> _What you need to do_:
1 - Condense the paragraph of the BADIK review that begins "The Auteur is a script writer" into a shorter version that keeps its main facts.
2 - Write a continuation of the BADIK review, picking up after its final sentence.

-- Supplied text follows --

The Auteur is a script writer. He wants to make a television series. BADIK works better conceptually as an extremely high budget, thirty hour long, three season epic following #Tremolo's first year in University. It works better this way because DAZ and ren'py are frankly too limiting for his scope and scale. Facial expressions, backgrounds, trinkets, reveries- he wants expression and action to tell as much of the story as dialogue. The dialogue in Season 1-2 is very organic, largely realistic, and hits the notes of a black comedy. When learning about someone, or expressing oneself, #Tremolo and his friends are likely some of the most healthy and mature introspective 19-22 year olds in America. But they cannot seduce each other for shit.
For a game that relies on very short animation loops and repeat frames, there is no erotica writing actually occurring in this erotica game. You may think there is- women discuss dicks, guys discuss tits and ass, characters make comments about dicks during sex, and guys compliment girls while they shag- but it's worse than 2000's porn dialogue. There's no descriptions here, no deeper characterization beyond using the sex as comedy. What you see is what you get, and the inner-thoughts of #Tremolo during sex read pretty much like he's having sex for the first time, despite this being his thirtieth woman in 3 months. Without a good soundscape, and with dwindling returns in the animation department, a plot heavy game should have writing beyond pure comedy or pure tragedy, and here, the game doesn't even try. The emotions, reveries, and little things which sell erotica simply aren't written here. Three hours of dialogue about yet another terrible tragedy is tolerable if that same effort is put into making me feel sensual too, but having #Tremolo say "I like the way your boobs feel" when his game-listed rank is Experienced Slut is not acceptable.
There are ren'py games which can accomplish the right mix of showing, and telling. BADIK doesn't even bother to tell you about the erotic, only about how terrible everyone is, how terrible they feel, or how terrible they're about to feel.

-- Supplied text concluded --
-- Extracted material follows --

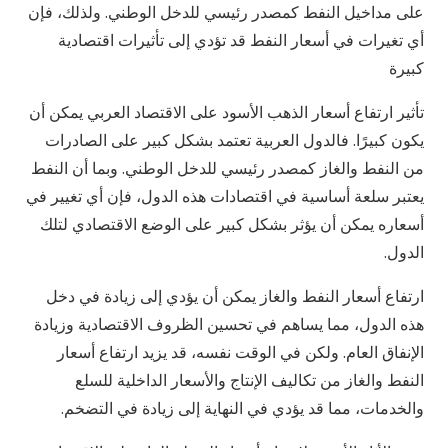
على مداخيل النفط كمصدر رئيسي للدخل الوطني. ولذلك، فإن
أي تغيرات في أسعار النفط قد تؤدي إلى تأثيرات اقتصادية
كبيرة
تأثير ارتفاع أسعار الذهب الأسود على الاقتصاد العربي يمكن أن
يكون كبيرًا. فالدول العربية تعتمد بشكل كبير على الصادرات
من النفط والغاز كمصدر رئيسي للدخل الوطني. وبما أن النفط
يعتبر سلعة أساسية في اقتصادات هذه الدول، فإن أي تغيير في
أسعاره يمكن أن يؤثر بشكل كبير على الوضع الاقتصادي لتلك
الدول.
ارتفاع أسعار النفط والغاز يمكن أن يؤدي إلى زيادة في دخل
هذه الدول، مما يساهم في تحسين الظروف الاقتصادية وزيادة
الإنفاق العام. ولكن في الوقت نفسه، قد يزيد ارتفاع أسعار
النفط والغاز من تكاليف الإنتاج والأسعار الداخلية للسلع
والخدمات، مما قد يؤدي في النهاية إلى زيادة في التضخم.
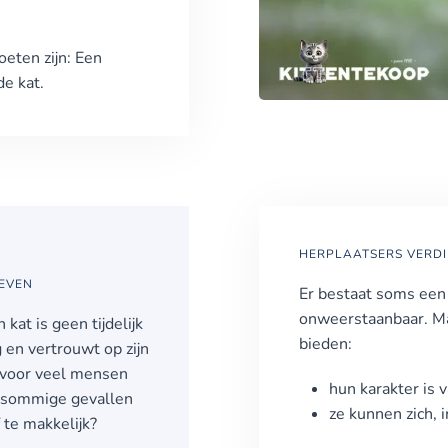
oeten zijn: Een
de kat.
HERPLAATSERS VERDI
LEVEN
Er bestaat soms een v
onweerstaanbaar. Ma
kat is geen tijdelijk
bieden:
 en vertrouwt op zijn
g voor veel mensen
hun karakter is v
 In sommige gevallen
ze
kunnen zich, 
 te makkelijk?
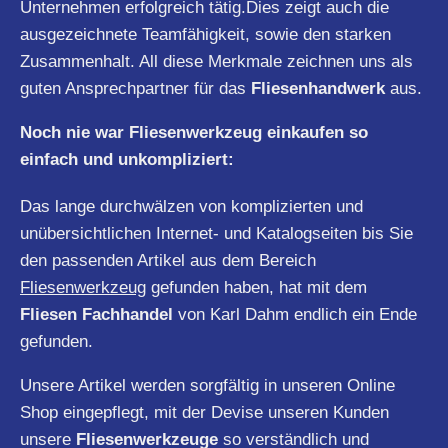
Unternehmen erfolgreich tätig.Dies zeigt auch die
ausgezeichnete Teamfähigkeit, sowie den starken
Zusammenhalt. All diese Merkmale zeichnen uns als
guten Ansprechpartner für das
Fliesenhandwerk
aus.
Noch nie war Fliesenwerkzeug einkaufen so
einfach und unkompliziert:
Das lange durchwälzen von komplizierten und
unübersichtlichen Internet- und Katalogseiten bis Sie
den passenden Artikel aus dem Bereich
Fliesenwerkzeug
gefunden haben, hat mit dem
Fliesen Fachhandel
von Karl Dahm endlich ein Ende
gefunden.
Unsere Artikel werden sorgfältig in unseren Online
Shop eingepflegt, mit der Devise unseren Kunden
unsere
Fliesenwerkzeuge
so verständlich und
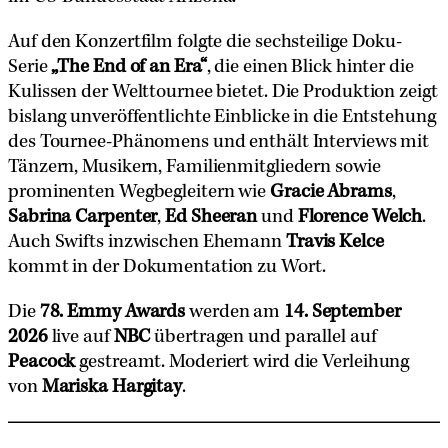
Auf den Konzertfilm folgte die sechsteilige Doku-
Serie
„The End of an Era“
, die einen Blick hinter die
Kulissen der Welttournee bietet. Die Produktion zeigt
bislang unveröffentlichte Einblicke in die Entstehung
des Tournee-Phänomens und enthält Interviews mit
Tänzern, Musikern, Familienmitgliedern sowie
prominenten Wegbegleitern wie
Gracie Abrams
,
Sabrina Carpenter
,
Ed Sheeran
und
Florence Welch
.
Auch Swifts inzwischen Ehemann
Travis Kelce
kommt in der Dokumentation zu Wort.
Die
78. Emmy Awards
werden am
14. September
2026
live auf
NBC
übertragen und parallel auf
Peacock
gestreamt. Moderiert wird die Verleihung
von
Mariska Hargitay
.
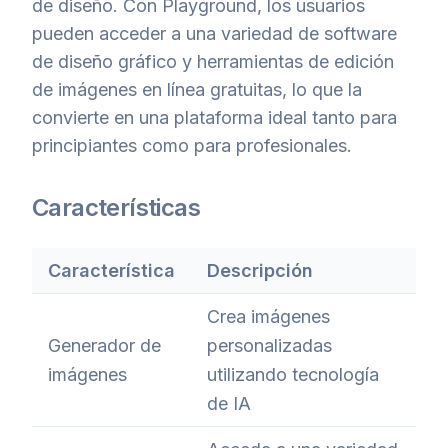
de diseño. Con Playground, los usuarios
pueden acceder a una variedad de software
de diseño gráfico y herramientas de edición
de imágenes en línea gratuitas, lo que la
convierte en una plataforma ideal tanto para
principiantes como para profesionales.
Características
Característica
Descripción
Crea imágenes
Generador de
personalizadas
imágenes
utilizando tecnología
de IA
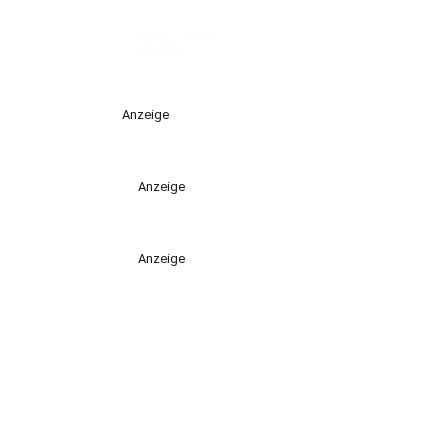
Anzeige
Anzeige
Anzeige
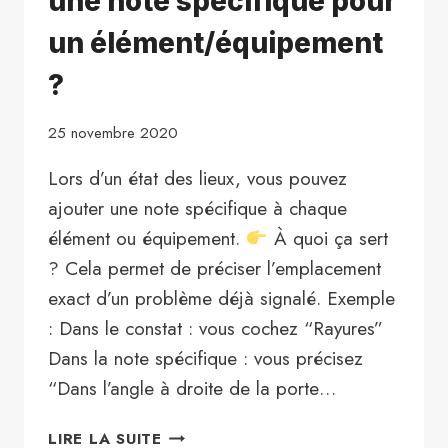
une note spécifique pour
un élément/équipement
?
25 novembre 2020
Lors d’un état des lieux, vous pouvez
ajouter une note spécifique à chaque
élément ou équipement.
À quoi ça sert
? Cela permet de préciser l’emplacement
exact d’un problème déjà signalé. Exemple
: Dans le constat : vous cochez “Rayures”
Dans la note spécifique : vous précisez
“Dans l’angle à droite de la porte…
ASTUCE
LIRE LA SUITE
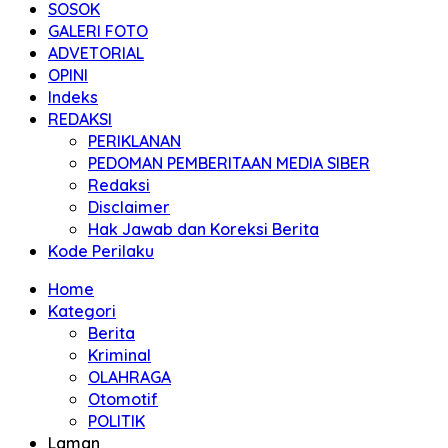
SOSOK
GALERI FOTO
ADVETORIAL
OPINI
Indeks
REDAKSI
PERIKLANAN
PEDOMAN PEMBERITAAN MEDIA SIBER
Redaksi
Disclaimer
Hak Jawab dan Koreksi Berita
Kode Perilaku
Home
Kategori
Berita
Kriminal
OLAHRAGA
Otomotif
POLITIK
Laman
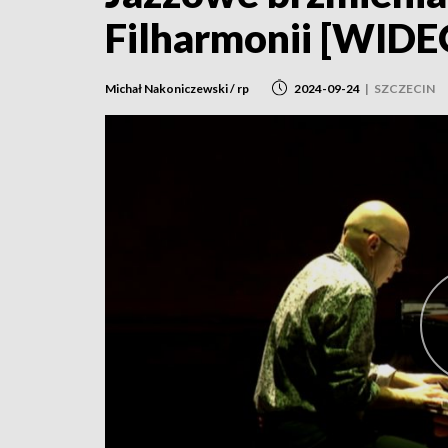
Filharmonii [WIDE
Michał Nakoniczewski / rp
2024-09-24
|
SZCZECIN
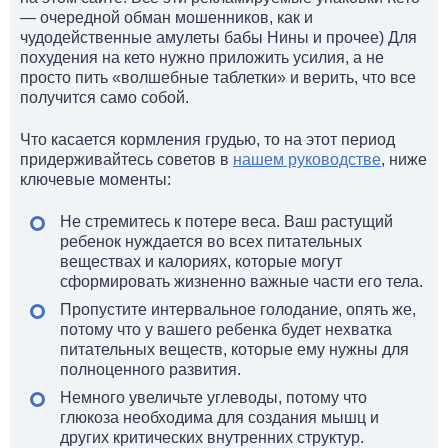
— очередной обман мошенников, как и
чудодейственные амулеты бабы Нины и прочее) Для
похудения на кето нужно приложить усилия, а не
просто пить «волшебные таблетки» и верить, что все
получится само собой.
Что касается кормления грудью, то на этот период
придерживайтесь советов в
нашем руководстве
, ниже
ключевые моменты:
Не стремитесь к потере веса. Ваш растущий
ребенок нуждается во всех питательных
веществах и калориях, которые могут
сформировать жизненно важные части его тела.
Пропустите интервальное голодание, опять же,
потому что у вашего ребенка будет нехватка
питательных веществ, которые ему нужны для
полноценного развития.
Немного увеличьте углеводы, потому что
глюкоза необходима для создания мышц и
других критических внутренних структур.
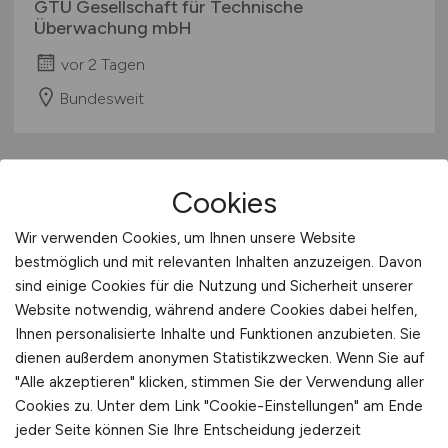
GTÜ Gesellschaft für Technische
Überwachung mbH
vor 2 Tagen
Bundesweit
Cookies
Wir verwenden Cookies, um Ihnen unsere Website
bestmöglich und mit relevanten Inhalten anzuzeigen. Davon
sind einige Cookies für die Nutzung und Sicherheit unserer
Website notwendig, während andere Cookies dabei helfen,
Projektleitung
(m/w/d)
Ihnen personalisierte Inhalte und Funktionen anzubieten. Sie
Akquisition im Spezialtiefbau
dienen außerdem anonymen Statistikzwecken. Wenn Sie auf
"Alle akzeptieren" klicken, stimmen Sie der Verwendung aller
Keller Grundbau GmbH
Cookies zu. Unter dem Link "Cookie-Einstellungen" am Ende
jeder Seite können Sie Ihre Entscheidung jederzeit
vor 2 Tagen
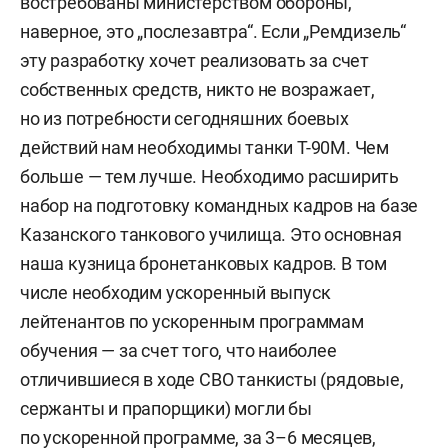
востребованы министерством обороны,
наверное, это „послезавтра“. Если „Ремдизель“
эту разработку хочет реализовать за счет
собственных средств, никто не возражает,
но из потребности сегодняшних боевых
действий нам необходимы танки Т-90М. Чем
больше — тем лучше. Необходимо расширить
набор на подготовку командных кадров на базе
Казанского танкового училища. Это основная
наша кузница бронетанковых кадров. В том
числе необходим ускоренный выпуск
лейтенантов по ускоренным программам
обучения — за счет того, что наиболее
отличившиеся в ходе СВО танкисты (рядовые,
сержанты и прапорщики) могли бы
по ускоренной программе, за 3–6 месяцев,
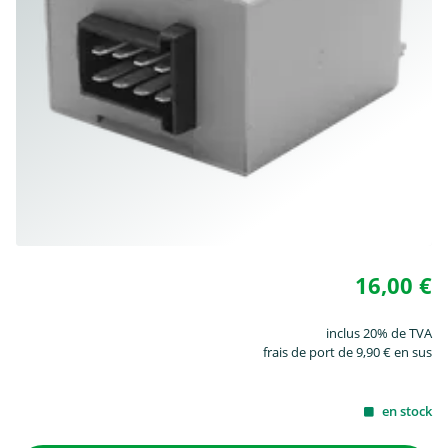
16,00 €
inclus 20% de TVA
frais de port de 9,90 € en sus
en stock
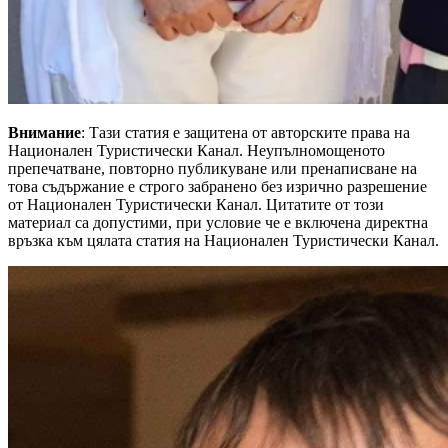
Внимание
: Тази статия е защитена от авторските права на
Национален Туристически Канал. Неупълномощеното
препечатване, повторно публикуване или пренаписване на
това съдържание е строго забранено без изрично разрешение
от Национален Туристически Канал. Цитатите от този
материал са допустими, при условие че е включена директна
връзка към цялата статия на Национален Туристически Канал.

-- Extracted material concluded --

> _Exercise answers_:
1 - The Auteur is a script writer who wants to make a television series. BADIK would work better as a very high-budget, thirty-hour, three-season epic about #Tremolo's first year in university, because DAZ and ren'py are too limiting for his scope and scale. He wants facial expressions, backgrounds, trinkets and reveries to tell as much of the story as dialogue does. The dialogue in Seasons 1–2 is organic and largely realistic, with the tone of a black comedy. #Tremolo and his friends are among the most healthy, mature and introspective 19–22-year-olds in America, but they are hopeless at seducing each other.

2 -
TL;DR:
Being A Dick is trying to juggle 5 themes, 3 karma paths, seven main characters, and two dozen side characters on a game engine designed for reading, not playing. The scope and scale of the stories being told is better suited for a multi-season Entourage-style pornography series than as a riveting visual novel. Its minigames are too plentiful and annoying, providing just enough benefit to force participation while not being entertaining enough to justify their worth. So too are many of its plots and character concepts- too plentiful, too repetitive, rapidly becoming annoying, and diminishing returns on erotica scenes that barely justify their worth.
It's a porn game where there's no erotica written that accurately or vividly describes how your partner feels. The visualization of the erotica is stiff and at times unnatural. It's an emotional game where people speak with Graduate-Level Philosophic insights about themselves and others, but have no idea how to engage in the art of seduction. A severe lack of audio and a lack of written erotica provides no feed-back to your actions, and the glacial pacing in which plots of worth are pursued exacerbates the underlying mechanical and metanarrative issues with expanding a single semester of university into a trauma-sex-speed-run-simulator.